As with early summer, rockfish are often available and schooling in tide rips and kelp beds. Flashy minnow patterns such as the Hot Flash Minnow, Half-N-Half, and Flashtail Whistler fished on sinking line will often produce into September when the fish begin their seasonal migration to deeper water.

Fall: October
The coming of October brings the last of the coho salmon to the mouths of their natal streams. These late fish often begin their stream ascent immediately, offering the inshore angler limited opportunities at the last fish of the season. Incoming tides near river mouths can often be productive as the coho ride the high tide into their spawning streams. Baitfish imitations such as the Chartreuse Epoxy Mini-Minnow, Stinger Clouser, and Clouser Minnow can be effective when fished in these areas.
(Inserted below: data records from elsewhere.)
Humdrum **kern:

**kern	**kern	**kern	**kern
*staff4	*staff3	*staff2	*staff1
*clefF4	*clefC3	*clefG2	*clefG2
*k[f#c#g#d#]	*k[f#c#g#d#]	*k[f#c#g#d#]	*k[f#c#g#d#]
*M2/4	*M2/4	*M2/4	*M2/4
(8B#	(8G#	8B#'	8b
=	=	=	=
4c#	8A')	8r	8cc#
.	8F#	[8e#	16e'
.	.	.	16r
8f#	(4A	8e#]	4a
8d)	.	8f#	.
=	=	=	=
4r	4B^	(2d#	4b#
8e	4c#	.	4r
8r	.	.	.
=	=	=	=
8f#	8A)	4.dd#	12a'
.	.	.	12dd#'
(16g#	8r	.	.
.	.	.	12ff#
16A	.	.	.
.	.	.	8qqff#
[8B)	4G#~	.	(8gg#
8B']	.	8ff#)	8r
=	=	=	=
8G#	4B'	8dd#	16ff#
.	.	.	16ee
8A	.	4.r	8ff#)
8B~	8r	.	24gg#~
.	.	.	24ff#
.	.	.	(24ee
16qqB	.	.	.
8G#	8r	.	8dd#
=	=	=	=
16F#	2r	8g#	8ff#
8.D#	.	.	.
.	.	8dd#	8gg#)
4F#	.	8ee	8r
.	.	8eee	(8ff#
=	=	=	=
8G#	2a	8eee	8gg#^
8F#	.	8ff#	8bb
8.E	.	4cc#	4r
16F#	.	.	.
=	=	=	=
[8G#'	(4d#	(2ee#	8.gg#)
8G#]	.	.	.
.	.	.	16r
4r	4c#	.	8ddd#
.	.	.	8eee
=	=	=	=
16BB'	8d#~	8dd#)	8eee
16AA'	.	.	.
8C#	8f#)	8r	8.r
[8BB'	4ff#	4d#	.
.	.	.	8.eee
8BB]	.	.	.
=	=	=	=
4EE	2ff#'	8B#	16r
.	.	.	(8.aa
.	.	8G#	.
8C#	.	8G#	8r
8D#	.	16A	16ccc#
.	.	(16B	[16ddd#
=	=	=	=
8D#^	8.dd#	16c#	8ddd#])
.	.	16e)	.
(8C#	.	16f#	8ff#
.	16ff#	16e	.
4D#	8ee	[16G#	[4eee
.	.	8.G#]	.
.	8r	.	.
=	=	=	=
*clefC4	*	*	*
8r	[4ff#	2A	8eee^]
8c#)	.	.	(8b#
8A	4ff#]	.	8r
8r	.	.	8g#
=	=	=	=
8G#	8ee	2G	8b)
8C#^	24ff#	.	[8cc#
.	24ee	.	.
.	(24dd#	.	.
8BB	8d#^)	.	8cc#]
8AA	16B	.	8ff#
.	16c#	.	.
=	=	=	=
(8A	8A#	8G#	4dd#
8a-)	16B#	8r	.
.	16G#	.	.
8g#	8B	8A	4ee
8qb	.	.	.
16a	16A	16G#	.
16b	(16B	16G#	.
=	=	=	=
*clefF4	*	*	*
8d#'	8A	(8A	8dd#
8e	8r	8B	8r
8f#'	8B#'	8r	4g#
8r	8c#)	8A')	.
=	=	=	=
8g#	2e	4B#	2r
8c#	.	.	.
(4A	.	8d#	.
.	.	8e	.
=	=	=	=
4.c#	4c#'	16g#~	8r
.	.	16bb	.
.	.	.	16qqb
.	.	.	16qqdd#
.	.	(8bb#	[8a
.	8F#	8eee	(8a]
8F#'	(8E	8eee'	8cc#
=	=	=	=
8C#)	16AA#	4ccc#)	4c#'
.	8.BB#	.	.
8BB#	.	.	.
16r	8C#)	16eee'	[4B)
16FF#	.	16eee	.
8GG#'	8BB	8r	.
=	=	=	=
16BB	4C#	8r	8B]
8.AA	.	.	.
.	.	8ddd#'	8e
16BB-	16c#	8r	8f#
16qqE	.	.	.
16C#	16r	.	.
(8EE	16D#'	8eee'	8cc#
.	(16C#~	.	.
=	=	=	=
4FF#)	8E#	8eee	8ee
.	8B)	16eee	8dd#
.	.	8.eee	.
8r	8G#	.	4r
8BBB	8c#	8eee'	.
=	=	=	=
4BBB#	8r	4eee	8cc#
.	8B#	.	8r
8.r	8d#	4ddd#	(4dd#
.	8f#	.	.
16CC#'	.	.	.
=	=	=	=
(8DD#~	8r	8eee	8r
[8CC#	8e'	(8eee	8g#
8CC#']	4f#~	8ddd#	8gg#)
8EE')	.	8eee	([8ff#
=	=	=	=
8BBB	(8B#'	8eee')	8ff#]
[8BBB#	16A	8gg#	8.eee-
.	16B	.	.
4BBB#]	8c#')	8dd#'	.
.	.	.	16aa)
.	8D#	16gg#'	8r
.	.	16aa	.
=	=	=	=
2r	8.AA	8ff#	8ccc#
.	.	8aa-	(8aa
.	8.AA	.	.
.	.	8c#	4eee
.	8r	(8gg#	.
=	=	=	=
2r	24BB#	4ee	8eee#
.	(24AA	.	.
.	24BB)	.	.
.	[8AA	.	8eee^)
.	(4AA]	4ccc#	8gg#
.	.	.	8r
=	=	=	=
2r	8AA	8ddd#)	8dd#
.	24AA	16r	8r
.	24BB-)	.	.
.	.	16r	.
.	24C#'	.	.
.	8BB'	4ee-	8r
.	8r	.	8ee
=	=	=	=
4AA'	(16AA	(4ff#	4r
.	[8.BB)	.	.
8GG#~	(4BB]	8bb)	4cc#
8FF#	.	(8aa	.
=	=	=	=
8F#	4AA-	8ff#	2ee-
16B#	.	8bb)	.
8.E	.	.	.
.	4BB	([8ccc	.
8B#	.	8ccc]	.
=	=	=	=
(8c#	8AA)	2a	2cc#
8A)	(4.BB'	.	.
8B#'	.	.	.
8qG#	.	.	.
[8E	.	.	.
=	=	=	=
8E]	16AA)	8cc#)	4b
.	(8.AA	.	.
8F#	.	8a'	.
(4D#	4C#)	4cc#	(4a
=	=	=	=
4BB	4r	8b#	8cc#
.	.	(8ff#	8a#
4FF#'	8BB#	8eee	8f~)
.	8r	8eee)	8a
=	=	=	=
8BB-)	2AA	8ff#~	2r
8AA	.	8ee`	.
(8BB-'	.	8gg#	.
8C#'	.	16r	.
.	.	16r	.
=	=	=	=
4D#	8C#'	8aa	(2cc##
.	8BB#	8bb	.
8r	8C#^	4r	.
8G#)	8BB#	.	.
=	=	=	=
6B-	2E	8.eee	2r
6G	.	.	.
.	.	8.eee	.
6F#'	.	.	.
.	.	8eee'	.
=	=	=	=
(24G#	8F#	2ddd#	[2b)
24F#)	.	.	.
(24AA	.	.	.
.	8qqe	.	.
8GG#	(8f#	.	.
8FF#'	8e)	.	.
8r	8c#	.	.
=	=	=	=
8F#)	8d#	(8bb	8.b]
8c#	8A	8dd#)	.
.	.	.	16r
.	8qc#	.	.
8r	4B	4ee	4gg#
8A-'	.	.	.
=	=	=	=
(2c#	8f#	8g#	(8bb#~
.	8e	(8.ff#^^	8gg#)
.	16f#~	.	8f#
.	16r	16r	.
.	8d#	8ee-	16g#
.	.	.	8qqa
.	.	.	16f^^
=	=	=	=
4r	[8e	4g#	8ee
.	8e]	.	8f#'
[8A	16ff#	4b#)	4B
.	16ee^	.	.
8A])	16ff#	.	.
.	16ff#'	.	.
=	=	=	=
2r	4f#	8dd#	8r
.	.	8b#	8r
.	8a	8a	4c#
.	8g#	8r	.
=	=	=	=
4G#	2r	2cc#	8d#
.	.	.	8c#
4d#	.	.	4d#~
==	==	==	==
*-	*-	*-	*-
Dolly Varden can occasionally be found in estuaries in October, as well as sea-run cutthroat trout, but the majority of these fish are already in their overwintering stage in lakes and rivers. Baitfish patterns such as the Olive Epoxy Mini-Minnow and the Thunder Creek as well as small shrimp and euphausid patterns can often elicit strikes from these stragglers and provide a fitting "last cast" to the saltwater season.